For the entries that follow, restate word for word the line containing "Наличие уточняйте", the line containing "du 12 juin 2008", and every line that lies between them.
☆ ☆ ☆ ☆ ☆ ☆ ☆
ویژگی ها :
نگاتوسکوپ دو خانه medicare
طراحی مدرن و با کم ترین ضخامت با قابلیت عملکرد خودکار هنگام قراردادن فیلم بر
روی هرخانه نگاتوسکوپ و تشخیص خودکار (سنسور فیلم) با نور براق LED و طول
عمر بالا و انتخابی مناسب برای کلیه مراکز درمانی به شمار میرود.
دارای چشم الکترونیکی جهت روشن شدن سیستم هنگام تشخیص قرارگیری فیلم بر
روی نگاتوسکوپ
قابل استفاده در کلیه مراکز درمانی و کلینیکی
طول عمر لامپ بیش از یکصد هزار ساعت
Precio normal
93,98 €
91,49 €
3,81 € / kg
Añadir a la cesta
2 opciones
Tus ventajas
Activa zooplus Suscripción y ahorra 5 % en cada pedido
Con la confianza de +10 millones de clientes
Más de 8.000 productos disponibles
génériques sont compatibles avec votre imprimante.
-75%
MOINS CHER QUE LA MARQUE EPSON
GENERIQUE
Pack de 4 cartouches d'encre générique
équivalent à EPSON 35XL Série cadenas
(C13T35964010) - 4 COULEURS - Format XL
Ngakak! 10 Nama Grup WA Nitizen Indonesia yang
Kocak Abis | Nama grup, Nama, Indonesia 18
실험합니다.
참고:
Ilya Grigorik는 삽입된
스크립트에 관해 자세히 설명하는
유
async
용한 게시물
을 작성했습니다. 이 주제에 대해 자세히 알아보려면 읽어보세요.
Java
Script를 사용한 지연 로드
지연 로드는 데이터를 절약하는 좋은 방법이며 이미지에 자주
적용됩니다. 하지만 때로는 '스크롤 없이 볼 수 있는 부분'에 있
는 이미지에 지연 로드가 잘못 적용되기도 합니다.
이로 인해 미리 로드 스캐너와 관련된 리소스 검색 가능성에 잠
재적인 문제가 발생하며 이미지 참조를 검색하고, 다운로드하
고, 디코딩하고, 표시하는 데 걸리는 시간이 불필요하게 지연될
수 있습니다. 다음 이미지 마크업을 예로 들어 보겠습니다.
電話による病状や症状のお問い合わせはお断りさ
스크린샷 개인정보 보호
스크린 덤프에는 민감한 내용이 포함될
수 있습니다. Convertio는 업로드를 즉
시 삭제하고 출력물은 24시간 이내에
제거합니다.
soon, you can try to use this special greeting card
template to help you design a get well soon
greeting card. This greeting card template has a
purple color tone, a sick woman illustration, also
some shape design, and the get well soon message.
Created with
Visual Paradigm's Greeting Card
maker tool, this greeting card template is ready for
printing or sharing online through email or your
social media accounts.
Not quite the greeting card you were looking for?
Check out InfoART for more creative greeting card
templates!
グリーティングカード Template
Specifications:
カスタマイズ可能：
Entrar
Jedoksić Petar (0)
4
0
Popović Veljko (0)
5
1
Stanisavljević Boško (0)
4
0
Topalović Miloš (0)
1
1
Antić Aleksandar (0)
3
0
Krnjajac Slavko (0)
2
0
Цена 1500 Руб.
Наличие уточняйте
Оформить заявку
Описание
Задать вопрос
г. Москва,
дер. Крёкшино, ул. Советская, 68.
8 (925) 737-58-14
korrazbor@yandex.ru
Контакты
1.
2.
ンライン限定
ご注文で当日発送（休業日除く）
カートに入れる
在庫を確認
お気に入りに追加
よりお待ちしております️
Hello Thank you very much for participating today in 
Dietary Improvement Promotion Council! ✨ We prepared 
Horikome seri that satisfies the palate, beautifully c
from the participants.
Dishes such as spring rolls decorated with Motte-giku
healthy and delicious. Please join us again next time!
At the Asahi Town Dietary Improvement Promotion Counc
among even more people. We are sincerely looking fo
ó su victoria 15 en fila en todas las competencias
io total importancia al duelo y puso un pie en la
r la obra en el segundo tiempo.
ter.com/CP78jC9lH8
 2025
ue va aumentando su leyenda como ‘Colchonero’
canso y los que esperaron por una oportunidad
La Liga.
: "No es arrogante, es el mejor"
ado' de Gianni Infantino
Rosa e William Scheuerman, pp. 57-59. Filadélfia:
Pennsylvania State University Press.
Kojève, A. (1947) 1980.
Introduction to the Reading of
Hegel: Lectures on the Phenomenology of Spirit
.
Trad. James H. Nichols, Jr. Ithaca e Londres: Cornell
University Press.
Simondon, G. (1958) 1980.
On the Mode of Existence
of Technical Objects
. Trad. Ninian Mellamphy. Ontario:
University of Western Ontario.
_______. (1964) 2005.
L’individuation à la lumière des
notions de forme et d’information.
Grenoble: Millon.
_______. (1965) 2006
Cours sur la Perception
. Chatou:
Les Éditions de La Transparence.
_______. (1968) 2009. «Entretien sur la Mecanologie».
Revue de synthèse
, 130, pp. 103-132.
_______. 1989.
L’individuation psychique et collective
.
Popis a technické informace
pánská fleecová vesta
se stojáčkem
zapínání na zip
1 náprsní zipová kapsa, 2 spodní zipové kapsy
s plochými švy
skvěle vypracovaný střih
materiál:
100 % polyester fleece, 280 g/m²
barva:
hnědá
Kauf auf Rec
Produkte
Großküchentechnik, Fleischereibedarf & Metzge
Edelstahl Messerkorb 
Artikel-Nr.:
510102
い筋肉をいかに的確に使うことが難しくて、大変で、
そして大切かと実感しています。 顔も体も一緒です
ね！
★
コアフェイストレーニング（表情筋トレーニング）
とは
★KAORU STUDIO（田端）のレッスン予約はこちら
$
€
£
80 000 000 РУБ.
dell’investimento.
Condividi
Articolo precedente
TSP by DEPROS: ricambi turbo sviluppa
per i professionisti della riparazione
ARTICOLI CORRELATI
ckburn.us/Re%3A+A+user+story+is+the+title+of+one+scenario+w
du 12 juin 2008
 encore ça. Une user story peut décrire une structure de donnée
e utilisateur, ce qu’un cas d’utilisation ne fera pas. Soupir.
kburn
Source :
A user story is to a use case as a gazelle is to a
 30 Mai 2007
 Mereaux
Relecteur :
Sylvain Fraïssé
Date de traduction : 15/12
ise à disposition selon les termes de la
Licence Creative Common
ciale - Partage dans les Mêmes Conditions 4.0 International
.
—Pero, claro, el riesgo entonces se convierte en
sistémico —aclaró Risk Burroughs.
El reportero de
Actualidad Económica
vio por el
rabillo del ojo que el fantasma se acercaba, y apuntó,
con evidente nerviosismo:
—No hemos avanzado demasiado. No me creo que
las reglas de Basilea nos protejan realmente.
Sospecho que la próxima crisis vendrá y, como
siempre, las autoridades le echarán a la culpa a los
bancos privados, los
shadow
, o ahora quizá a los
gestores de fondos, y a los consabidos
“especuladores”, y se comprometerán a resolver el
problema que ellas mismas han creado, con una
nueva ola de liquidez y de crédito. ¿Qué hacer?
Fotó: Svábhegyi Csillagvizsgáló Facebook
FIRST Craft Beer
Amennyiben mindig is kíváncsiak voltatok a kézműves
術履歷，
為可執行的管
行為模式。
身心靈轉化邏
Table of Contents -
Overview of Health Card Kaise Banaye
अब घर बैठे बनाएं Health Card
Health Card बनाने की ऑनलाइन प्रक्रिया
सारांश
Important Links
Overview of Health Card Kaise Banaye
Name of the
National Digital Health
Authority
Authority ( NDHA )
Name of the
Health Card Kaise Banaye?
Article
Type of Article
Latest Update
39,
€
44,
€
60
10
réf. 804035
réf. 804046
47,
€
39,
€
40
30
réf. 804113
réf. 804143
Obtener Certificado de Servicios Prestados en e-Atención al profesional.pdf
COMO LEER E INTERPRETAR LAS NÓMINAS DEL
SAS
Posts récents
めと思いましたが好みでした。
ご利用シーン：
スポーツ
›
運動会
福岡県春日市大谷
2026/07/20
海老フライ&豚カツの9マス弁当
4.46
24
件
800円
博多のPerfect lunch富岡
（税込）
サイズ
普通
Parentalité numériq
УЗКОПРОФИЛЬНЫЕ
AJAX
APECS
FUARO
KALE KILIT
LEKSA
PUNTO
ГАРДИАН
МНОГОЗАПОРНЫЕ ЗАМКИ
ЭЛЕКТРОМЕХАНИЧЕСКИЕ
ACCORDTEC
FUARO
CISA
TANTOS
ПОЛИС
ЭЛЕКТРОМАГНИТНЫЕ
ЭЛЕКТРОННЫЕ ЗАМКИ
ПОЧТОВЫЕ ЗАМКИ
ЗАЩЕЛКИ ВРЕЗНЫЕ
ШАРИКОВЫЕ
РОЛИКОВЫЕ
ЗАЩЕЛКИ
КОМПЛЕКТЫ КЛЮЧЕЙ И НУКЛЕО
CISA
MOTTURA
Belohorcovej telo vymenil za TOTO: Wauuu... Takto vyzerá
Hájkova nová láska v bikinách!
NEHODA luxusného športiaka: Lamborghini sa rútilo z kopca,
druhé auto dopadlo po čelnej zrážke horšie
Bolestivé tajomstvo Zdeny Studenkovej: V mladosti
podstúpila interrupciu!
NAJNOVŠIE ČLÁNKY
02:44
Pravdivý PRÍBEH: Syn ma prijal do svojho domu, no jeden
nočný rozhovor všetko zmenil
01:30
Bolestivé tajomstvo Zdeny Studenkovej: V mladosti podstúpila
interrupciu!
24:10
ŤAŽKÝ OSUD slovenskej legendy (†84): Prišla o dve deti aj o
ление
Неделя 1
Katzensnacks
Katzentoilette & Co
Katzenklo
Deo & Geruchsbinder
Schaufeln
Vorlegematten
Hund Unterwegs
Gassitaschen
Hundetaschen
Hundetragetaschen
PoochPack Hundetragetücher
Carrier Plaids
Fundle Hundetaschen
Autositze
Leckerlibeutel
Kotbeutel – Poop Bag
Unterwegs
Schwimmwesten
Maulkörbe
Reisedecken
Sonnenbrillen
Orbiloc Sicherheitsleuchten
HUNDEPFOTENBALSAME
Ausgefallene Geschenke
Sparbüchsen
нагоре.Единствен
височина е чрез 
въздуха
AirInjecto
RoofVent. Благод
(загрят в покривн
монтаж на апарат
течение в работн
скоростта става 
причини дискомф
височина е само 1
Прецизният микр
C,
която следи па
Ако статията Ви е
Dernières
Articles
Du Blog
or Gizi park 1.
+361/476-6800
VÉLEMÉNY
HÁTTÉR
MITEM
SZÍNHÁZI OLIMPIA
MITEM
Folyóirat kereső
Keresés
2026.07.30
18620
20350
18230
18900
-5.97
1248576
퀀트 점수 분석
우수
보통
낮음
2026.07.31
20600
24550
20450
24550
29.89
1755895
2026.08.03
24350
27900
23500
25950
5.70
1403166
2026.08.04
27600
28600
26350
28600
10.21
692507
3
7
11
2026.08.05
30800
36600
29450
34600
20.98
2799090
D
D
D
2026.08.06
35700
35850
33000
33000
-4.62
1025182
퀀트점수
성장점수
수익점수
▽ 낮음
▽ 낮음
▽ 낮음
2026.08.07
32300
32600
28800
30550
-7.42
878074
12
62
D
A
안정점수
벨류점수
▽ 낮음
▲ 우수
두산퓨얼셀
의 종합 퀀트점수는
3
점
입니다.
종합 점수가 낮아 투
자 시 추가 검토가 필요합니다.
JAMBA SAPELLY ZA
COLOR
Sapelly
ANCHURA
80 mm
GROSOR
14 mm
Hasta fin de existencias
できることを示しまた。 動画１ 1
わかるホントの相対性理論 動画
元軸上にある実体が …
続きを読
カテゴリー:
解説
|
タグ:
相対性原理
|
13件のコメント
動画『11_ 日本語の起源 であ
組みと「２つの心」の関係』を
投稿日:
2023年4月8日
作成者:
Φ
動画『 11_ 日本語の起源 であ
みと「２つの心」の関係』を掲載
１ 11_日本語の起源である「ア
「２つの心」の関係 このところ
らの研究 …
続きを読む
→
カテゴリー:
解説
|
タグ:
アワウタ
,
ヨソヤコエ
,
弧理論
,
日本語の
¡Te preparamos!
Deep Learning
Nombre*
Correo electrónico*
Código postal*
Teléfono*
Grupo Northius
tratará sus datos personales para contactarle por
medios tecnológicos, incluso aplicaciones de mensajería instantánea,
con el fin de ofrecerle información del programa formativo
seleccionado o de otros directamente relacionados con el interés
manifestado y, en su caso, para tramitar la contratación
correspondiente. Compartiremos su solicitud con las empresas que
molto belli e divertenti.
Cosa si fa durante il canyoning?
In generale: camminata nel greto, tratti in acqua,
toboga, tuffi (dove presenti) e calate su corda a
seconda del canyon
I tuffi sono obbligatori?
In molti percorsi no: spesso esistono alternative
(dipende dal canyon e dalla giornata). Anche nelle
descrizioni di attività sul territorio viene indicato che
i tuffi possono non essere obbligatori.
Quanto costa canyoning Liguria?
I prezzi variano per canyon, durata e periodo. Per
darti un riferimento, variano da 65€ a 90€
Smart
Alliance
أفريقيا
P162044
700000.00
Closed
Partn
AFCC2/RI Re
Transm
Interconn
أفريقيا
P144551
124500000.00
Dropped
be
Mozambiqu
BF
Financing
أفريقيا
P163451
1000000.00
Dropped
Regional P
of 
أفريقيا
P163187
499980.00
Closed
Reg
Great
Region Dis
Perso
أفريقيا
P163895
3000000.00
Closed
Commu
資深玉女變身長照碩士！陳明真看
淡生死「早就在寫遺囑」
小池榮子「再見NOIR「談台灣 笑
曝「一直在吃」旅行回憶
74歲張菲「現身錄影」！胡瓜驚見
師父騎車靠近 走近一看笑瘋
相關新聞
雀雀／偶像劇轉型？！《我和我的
☆ ☆ ☆ ☆ ☆ ☆ ☆
• [OUTPUT BELOW]:
Наличие уточняйте
Оформить заявку
Описание
Задать вопрос
г. Москва,
дер. Крёкшино, ул. Советская, 68.
8 (925) 737-58-14
korrazbor@yandex.ru
Контакты
1.
2.
ンライン限定
ご注文で当日発送（休業日除く）
カートに入れる
在庫を確認
お気に入りに追加
よりお待ちしております️
Hello Thank you very much for participating today in 
Dietary Improvement Promotion Council! ✨ We prepared 
Horikome seri that satisfies the palate, beautifully c
from the participants.
Dishes such as spring rolls decorated with Motte-giku
healthy and delicious. Please join us again next time!
At the Asahi Town Dietary Improvement Promotion Counc
among even more people. We are sincerely looking fo
ó su victoria 15 en fila en todas las competencias
io total importancia al duelo y puso un pie en la
r la obra en el segundo tiempo.
ter.com/CP78jC9lH8
 2025
ue va aumentando su leyenda como ‘Colchonero’
canso y los que esperaron por una oportunidad
La Liga.
: "No es arrogante, es el mejor"
ado' de Gianni Infantino
Rosa e William Scheuerman, pp. 57-59. Filadélfia:
Pennsylvania State University Press.
Kojève, A. (1947) 1980.
Introduction to the Reading of
Hegel: Lectures on the Phenomenology of Spirit
.
Trad. James H. Nichols, Jr. Ithaca e Londres: Cornell
University Press.
Simondon, G. (1958) 1980.
On the Mode of Existence
of Technical Objects
. Trad. Ninian Mellamphy. Ontario:
University of Western Ontario.
_______. (1964) 2005.
L’individuation à la lumière des
notions de forme et d’information.
Grenoble: Millon.
_______. (1965) 2006
Cours sur la Perception
. Chatou:
Les Éditions de La Transparence.
_______. (1968) 2009. «Entretien sur la Mecanologie».
Revue de synthèse
, 130, pp. 103-132.
_______. 1989.
L’individuation psychique et collective
.
Popis a technické informace
pánská fleecová vesta
se stojáčkem
zapínání na zip
1 náprsní zipová kapsa, 2 spodní zipové kapsy
s plochými švy
skvěle vypracovaný střih
materiál:
100 % polyester fleece, 280 g/m²
barva:
hnědá
Kauf auf Rec
Produkte
Großküchentechnik, Fleischereibedarf & Metzge
Edelstahl Messerkorb 
Artikel-Nr.:
510102
い筋肉をいかに的確に使うことが難しくて、大変で、
そして大切かと実感しています。 顔も体も一緒です
ね！
★
コアフェイストレーニング（表情筋トレーニング）
とは
★KAORU STUDIO（田端）のレッスン予約はこちら
$
€
£
80 000 000 РУБ.
dell’investimento.
Condividi
Articolo precedente
TSP by DEPROS: ricambi turbo sviluppa
per i professionisti della riparazione
ARTICOLI CORRELATI
ckburn.us/Re%3A+A+user+story+is+the+title+of+one+scenario+w
du 12 juin 2008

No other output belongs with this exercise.